Os principais hospedeiros do Metapneumovírus aviário (aMPV) são os frangos de corte e perus. O vírus acomete o trato respiratório superior dos perus desencadeando a Rinotraqueíte Viral dos Perus (RVP). O principal objetivo deste trabalho foi padronizar uma técnica de RT-PCR para a detecção do aMPV, por meio do uso do kit AccessQuick™ RT-PCR system (Promega®). Foram utilizados amostras de suabes de traqueia e pulmão de 38 perus comerciais com sintomatologia respiratória e dois suabes oculares de faisão. O RNA viral foi extraído utilizando-se o kit RTP® DNA/RNA Virus Mini Kit (STRATEC Molecular). Em seguida as amostras foram submetidas à RT-PCR One Step, utilizando o kit AccessQuick™ RT-PCR system (Promega®). Todas as 40 amostras testadas por RT-PCR foram negativas, exceto a amostra vacinal que foi utilizada como controle positivo. O aMPV não causa latência em frangos de corte ou perus, logo a excreção viral é limitada.
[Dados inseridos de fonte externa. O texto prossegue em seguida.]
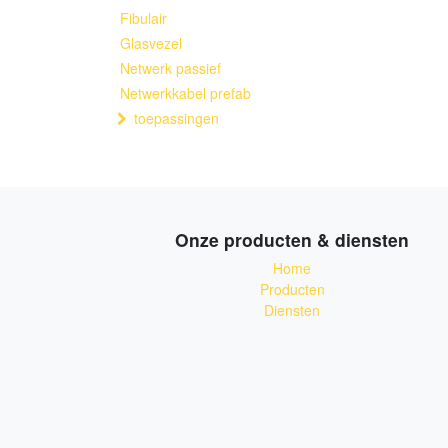
Fibulair
Glasvezel
Netwerk passief
Netwerkkabel prefab
toepassingen
Onze producten & diensten
Home
Producten
Diensten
Dessa forma, a ausência da detecção de genoma viral neste estudo pode ser justificada devido à idade que as amostras foram coletadas em perus, com 140 dias no abatedouro, impossibilitando dessa maneira a amplificação do genoma do aMPV. Porém, esse estudo também mostra que a RT-PCR se mostrou eficaz para detectar o genoma viral do aMPV, podendo dessa forma ser utilizado como uma ferramenta de diagnóstico rápido para investigação e estudo de casos de aMPV em rebanho de perus.